To the best of our knowledge, this is the first study to investigate the effect of LCDs on anthropometric measurements and body composition in such a large and diverse sample of overweight/obese individuals. The current findings might therefore prove helpful to scientists intending to use this treatment method at a national level in the future. However, it should be noted that our sample was not representative of the general population in either the respective cities or countries, and thus our findings cannot be generalised. A limitation of the current study is that physical activity levels during the LCD were not assessed. Thus, we cannot rule out that the observed favourable changes in obesity measures were not the combined result of the LCD and increased physical activity. However, and also for reasons of standardisation assurance across the research centres, subjects were particularly requested not to change their usual lifestyle habits, including physical activity, during the LCD period. Nevertheless, it is noteworthy that studies specifically designed to examine the effect of physical exercise revealed no additional weight loss when physical exercise was added to the LCD treatment . In addition, our database did not provide information on more specific acceptability measures, such as satiety produced by the diet or the taste of the LCD products.
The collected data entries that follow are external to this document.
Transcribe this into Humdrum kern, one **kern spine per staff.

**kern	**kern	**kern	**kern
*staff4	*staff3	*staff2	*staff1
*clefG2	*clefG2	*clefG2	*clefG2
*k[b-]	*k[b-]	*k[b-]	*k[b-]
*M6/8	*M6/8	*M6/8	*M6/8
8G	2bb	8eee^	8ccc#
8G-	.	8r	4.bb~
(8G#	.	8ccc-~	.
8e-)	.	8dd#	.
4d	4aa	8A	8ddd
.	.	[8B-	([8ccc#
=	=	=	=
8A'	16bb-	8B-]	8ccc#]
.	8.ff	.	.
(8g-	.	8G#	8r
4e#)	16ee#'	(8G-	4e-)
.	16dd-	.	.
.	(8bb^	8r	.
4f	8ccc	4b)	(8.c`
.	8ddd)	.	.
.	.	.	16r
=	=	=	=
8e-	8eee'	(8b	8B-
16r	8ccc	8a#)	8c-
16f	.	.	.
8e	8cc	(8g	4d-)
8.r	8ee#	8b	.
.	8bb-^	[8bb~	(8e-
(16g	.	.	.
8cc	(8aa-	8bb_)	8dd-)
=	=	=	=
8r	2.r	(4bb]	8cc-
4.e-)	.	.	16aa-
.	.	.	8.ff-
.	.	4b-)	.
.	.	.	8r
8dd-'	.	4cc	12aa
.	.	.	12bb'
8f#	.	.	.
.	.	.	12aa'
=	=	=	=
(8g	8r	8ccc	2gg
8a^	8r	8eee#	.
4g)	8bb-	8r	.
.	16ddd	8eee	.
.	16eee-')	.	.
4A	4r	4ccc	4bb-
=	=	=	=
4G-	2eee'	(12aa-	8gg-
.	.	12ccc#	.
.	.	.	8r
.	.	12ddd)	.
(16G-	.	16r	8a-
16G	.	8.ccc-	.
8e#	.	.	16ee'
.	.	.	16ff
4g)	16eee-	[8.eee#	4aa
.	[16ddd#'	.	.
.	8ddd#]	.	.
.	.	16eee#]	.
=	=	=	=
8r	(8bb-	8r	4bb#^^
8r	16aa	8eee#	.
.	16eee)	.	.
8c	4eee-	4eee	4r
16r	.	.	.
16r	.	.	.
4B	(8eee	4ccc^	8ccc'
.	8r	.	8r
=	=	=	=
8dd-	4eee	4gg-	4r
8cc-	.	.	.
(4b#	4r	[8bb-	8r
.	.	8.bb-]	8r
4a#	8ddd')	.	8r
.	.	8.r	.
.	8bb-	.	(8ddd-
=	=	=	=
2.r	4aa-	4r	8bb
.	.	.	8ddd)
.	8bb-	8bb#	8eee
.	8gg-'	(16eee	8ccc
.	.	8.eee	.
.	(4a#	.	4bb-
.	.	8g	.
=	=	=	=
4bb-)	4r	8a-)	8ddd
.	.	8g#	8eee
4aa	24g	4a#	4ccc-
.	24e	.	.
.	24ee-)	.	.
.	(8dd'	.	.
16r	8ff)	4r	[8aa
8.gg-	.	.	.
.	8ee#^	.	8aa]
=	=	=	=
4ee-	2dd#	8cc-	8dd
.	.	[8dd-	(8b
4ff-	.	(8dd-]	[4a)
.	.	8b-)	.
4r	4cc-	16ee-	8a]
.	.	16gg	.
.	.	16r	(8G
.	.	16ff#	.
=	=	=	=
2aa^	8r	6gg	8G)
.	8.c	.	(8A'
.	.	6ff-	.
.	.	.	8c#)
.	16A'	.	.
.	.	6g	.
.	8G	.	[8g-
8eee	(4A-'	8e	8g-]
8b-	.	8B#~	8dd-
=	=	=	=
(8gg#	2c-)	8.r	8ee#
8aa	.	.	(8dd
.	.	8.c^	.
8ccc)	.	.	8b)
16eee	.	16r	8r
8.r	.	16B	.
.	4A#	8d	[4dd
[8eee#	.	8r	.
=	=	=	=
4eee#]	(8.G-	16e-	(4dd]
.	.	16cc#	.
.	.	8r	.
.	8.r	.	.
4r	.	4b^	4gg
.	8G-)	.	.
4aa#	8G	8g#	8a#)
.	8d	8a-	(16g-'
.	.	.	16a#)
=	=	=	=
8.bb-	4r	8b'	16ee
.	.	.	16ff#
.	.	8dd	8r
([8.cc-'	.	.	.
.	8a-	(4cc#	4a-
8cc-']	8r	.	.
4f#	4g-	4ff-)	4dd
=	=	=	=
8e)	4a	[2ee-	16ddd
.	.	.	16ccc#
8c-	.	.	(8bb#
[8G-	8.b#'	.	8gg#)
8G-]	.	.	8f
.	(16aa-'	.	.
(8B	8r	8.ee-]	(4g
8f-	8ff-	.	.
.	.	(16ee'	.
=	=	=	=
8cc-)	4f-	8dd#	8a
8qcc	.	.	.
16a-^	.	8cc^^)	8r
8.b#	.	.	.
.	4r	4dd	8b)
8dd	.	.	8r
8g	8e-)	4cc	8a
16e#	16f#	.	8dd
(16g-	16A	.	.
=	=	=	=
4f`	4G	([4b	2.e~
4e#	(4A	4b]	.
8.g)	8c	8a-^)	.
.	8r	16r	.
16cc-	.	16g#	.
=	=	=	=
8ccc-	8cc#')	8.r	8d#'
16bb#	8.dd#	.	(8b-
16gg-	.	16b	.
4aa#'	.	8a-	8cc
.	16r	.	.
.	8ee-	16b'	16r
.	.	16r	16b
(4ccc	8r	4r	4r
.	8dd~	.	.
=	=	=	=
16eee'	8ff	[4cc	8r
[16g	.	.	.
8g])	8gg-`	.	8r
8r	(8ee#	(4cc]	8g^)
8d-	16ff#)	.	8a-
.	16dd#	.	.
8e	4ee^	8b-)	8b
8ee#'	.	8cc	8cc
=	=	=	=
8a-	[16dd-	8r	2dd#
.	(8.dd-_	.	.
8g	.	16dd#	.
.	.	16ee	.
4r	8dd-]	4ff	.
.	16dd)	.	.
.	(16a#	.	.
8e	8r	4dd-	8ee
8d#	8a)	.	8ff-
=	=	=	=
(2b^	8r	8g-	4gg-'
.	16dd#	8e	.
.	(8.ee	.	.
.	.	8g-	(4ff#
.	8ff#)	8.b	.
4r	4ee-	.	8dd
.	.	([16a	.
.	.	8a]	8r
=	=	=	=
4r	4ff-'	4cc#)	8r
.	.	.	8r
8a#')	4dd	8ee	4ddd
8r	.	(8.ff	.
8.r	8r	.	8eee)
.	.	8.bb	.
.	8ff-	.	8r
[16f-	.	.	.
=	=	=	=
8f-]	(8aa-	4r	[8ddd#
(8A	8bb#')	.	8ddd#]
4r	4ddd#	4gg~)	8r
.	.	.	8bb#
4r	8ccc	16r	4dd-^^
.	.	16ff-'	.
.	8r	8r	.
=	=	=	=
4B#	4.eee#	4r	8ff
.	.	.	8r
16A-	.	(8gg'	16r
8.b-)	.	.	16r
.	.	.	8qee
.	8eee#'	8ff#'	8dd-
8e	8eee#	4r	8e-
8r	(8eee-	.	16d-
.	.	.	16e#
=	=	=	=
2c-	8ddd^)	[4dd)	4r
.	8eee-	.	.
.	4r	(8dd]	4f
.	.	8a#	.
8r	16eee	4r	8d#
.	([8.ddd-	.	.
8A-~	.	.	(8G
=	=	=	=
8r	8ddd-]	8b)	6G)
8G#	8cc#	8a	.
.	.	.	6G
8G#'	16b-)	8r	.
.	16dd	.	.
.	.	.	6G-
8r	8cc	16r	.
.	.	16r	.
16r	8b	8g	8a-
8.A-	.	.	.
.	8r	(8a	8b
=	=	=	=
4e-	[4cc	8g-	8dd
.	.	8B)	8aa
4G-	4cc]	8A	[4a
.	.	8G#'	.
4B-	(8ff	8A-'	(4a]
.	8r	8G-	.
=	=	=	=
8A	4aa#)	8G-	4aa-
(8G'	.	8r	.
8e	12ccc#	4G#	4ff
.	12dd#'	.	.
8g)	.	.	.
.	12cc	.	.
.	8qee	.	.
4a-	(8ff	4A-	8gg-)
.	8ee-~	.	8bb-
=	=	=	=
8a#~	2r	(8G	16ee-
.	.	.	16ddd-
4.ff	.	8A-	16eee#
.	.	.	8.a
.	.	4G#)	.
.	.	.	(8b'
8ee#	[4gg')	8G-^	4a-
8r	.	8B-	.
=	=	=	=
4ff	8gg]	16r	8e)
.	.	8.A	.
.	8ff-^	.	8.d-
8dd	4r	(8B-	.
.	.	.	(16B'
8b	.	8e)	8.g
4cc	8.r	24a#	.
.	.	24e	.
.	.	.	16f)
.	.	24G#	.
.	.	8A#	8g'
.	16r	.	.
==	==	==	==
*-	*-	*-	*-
Such measurements should, if possible, be assessed during treatment to provide an additional estimate of product acceptability and explain potential drop-out differences. Furthermore, the LCD in this study was not compared to any other treatment, so recommendations regarding its efficacy might seem inappropriate. Nevertheless, this study provides additional evidence on the effect of LCDs in a free-living situation and shows this treatment’s potential for use in different regions.
In conclusion, the LCD significantly improved anthropometric and body composition measurements in participants in all cities participating in the DiOGenes study. Future studies should examine objective acceptability measures of this treatment in order to further explain regional differences in the effect of this diet on obesity.